TUNIS, Tunisia (BP)—When 26-year-old college grad Mohamed Bouazizi lit himself on fire Jan. 4 to protest his narrow slate of future options, he sparked a revolutionary blaze that toppled Tunisia’s government.
It marked a first for the Arab world — a longtime leader brought down by a populist movement. The crescendo of tens of thousands of educated middle-class Tunisians marching on the capital city of Tunis eventually pushed the nation’s authoritarian president, Zine el-Abidine Ben Ali, to flee the country Jan 14.
Now international observers are questioning if the fire of revolution in the North African nation will spread to other Arab countries. Christians, meanwhile, are considering how the situation could affect believers in the region.
Much depends on how and when the dust settles on the political crisis still raging in Tunisia, analysts say.
“The outlook for Christians in Tunisia is a matter for prayer,” said Malcolm B. Yarnell III, associate professor of systematic theology and director of the Center for Theological Research at Southwestern Baptist Theological Seminary in Fort Worth, Texas.
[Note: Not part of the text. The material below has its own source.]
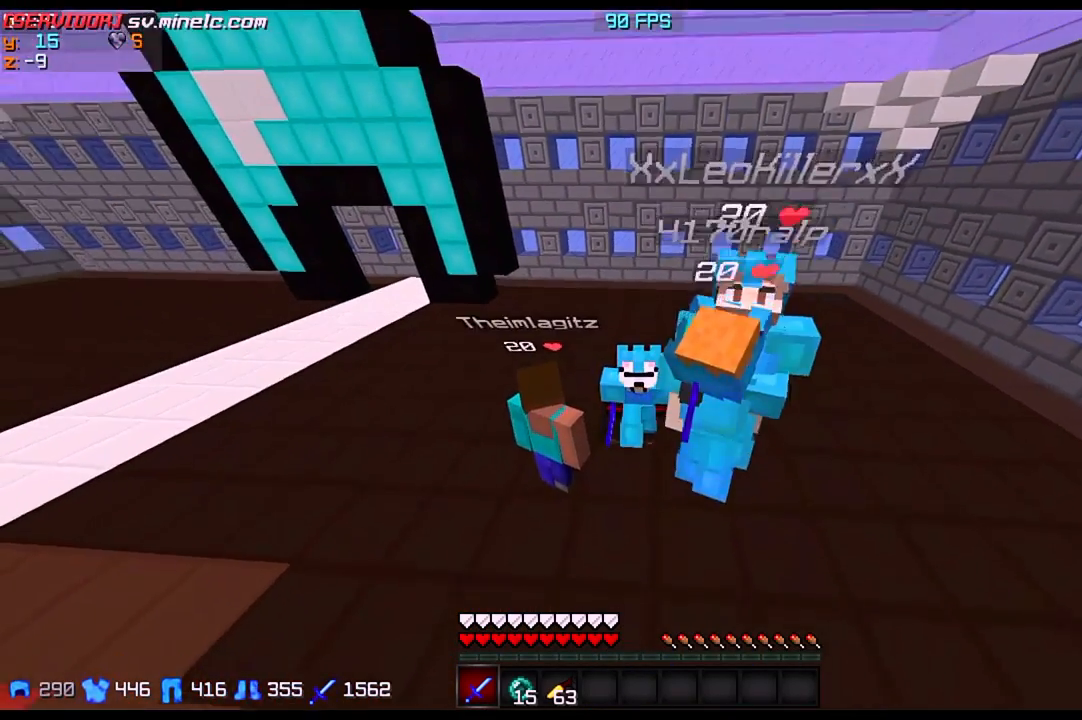
{"keys": [], "events": [[400, "w", "up"]]}
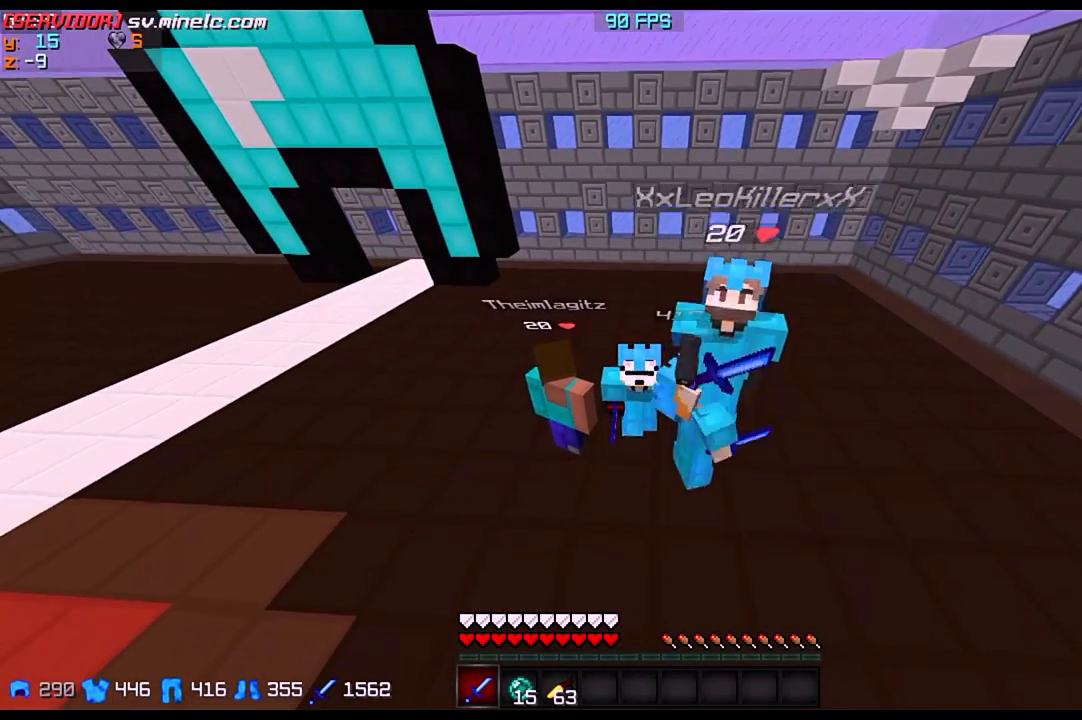
{"keys": ["w"], "events": [[234, "w", "down"]]}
Although Islam is Tunisia’s state religion, the nation has a history of religious tolerance, Yarnell said.
“There is cause both for hope and concern, especially with regard to religious liberty and the right to evangelize,” he said. “Tunisia is blessed with a relatively well-educated population and has some exposure to the religiously tolerant society of secular Europe, primarily because it is a popular tourist destination for Europeans. The Tunisian constitution guarantees religious liberty and conversion is legal.”
But proselytizing is prohibited, and the president must be Muslim, Yarnell said. “Moreover, there is an Islamist party in the opposition,” he added. But “its appeal to the general populace may be limited.”
Yarnell urged Christians to pray for their brothers and sisters in Tunisia, who make up a tiny percentage of the population. “It is my hope that Tunisia will retain its established religious tolerance and indeed improve upon it,” he said.
As the political fray continues there, a few copycats in Egypt, Algeria and Mauritania have attempted to pull the trigger on their own revolutions, but with no apparent success.
A wave of revolutions similar to Tunisia is “unlikely,” according to Scott Peterson of the Christian Science Monitor.
“While Tunisia was one of the most effective police states in a region of authoritarian and undemocratic rulers, it also boasts many characteristics that do not apply elsewhere,” Peterson wrote. “Tunisia has a strong, educated, and modern middle class — those young men and women who were on the streets and the front lines in Tunis — which nations like Algeria, Egypt and Yemen don’t have.”
Some analysts predict the likelihood of further revolutions in the Arab world will decrease even more if the situation in Tunisia continues much longer without resolution — or ends undesirably for the opposition.
Even so, political reforms could spread widely as a result of Tunisia’s revolt, Peterson predicted. Fawaz Gerges, the director of the Middle East Center at the London School of Economics, agrees, according to the Monitor.
“[W]e might witness now a qualitatively different type of Arab politics [because] the social uprising in Tunisia has sent shockwaves through the veins of Arab rulers…. This is a very unique moment in modern Arab history,” Gerges said. “What has distinguished contemporary Arab politics in the last 50 years is political apathy and fear. [Tunisia] has shattered the myth, the claim that Arabs will not dare to rise up against tormentors, against their dictators.”
As the revolt continues to play out in Tunisia, Southern Baptist workers serving in the area are asking Christians to pray for the nation, its leaders and its people.
They ask prayer:
— for continued protection of believers in Tunisia.
— that schools, supermarkets and public transportation will be able to function normally again.
— for opportunities to share about the security people can have in Jesus Christ.
— for safety and protection for the approximately 10 million people protecting their houses and property from looting and unrest.
— for stability and quick transition of government.
— for unrest and violence to come to a stop.
— that wisdom and the good of the people will be the order of the day for those in power.
Ava Thomas is an International Misson Board writer/editor based in Europe.